At first, I wondered why we didn't see more maple syrup-based alcoholic beverages. Seems like a pretty great source for fermentables and flavor. Then I priced out a 5 gallon batch of maple wine and realized that maple syrup (the good stuff, why bother with the commercial bland crap you get a Trader Joe's) is *spendy*. Getting it for free or cheap would be pretty awesome.
Maple syrup is also pretty fantastic just by itself- mix enough into water (depends on the syrup, so you have to measure) to get about 1.075 OG (or higher), and ferment it either with a clean ale yeast or a champagne yeast. Gets all dry and woody, without needing oaking. Something that's on my to-do list is make a maple fortified wine- you can theoretically distill some of your maple wine and add it to another batch that's mid-ferment, catching it at 1.020 or 1.025 gravity. The increase in alcohol will stun/kill the yeast, leaving a strong but still syrupy and sweet drink. That's more or less how they make port. Of course, I can't distill at home, so this is a "maybe-someday" kind of project.
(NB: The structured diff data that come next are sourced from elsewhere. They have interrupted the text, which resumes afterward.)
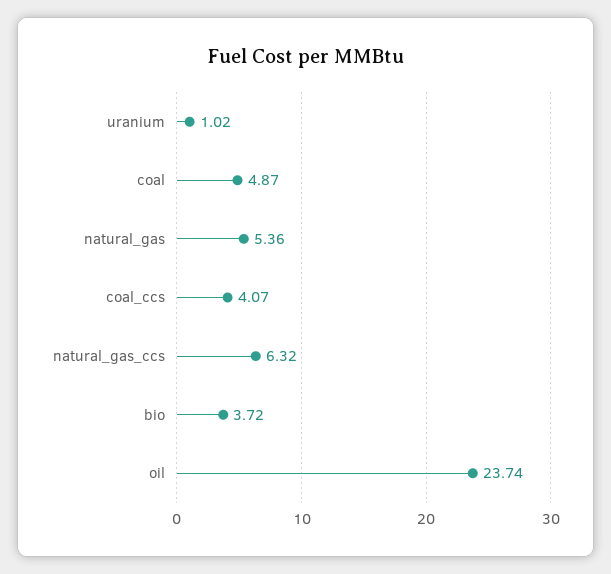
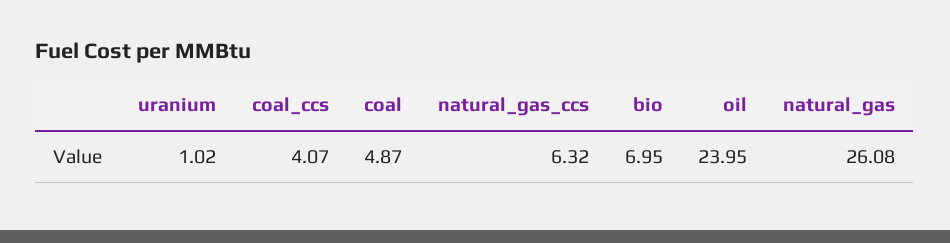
  {
    "uranium": 1.02,
    "coal": 4.87,
-   "natural_gas": 5.36,
+   "natural_gas": 26.08,
    "coal_ccs": 4.07,
    "natural_gas_ccs": 6.32,
-   "bio": 3.72,
+   "bio": 6.95,
-   "oil": 23.74
+   "oil": 23.95
  }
Generally, it's a lot of simple sugars and some flavors in there. Like honey, if you add it to the primary, it will ferment away almost completely, leaving behind the pleasant astringent woody flavors in the syrup but not much of the sweetness.
Using it as a priming sugar will leave a bit more residual sweetness in it, but limits how much you can put in. Similar to honey as well; you will want to pasteurize it a bit (unless you're getting it straight out of the boiler from the syrup farm you lucky somnabeech). I'd consider tossing it in at about 10 minutes from knockout. Don't want too many of those great aromatics to go away.